* **Written task**
Starting at the line that contains "Puebla está en", return every line down to the end of the records below, exactly as written.

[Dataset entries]
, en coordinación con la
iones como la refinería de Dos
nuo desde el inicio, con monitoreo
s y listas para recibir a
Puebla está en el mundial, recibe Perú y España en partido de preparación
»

* **Exercise response**
Puebla está en el mundial, recibe Perú y España en partido de preparación
»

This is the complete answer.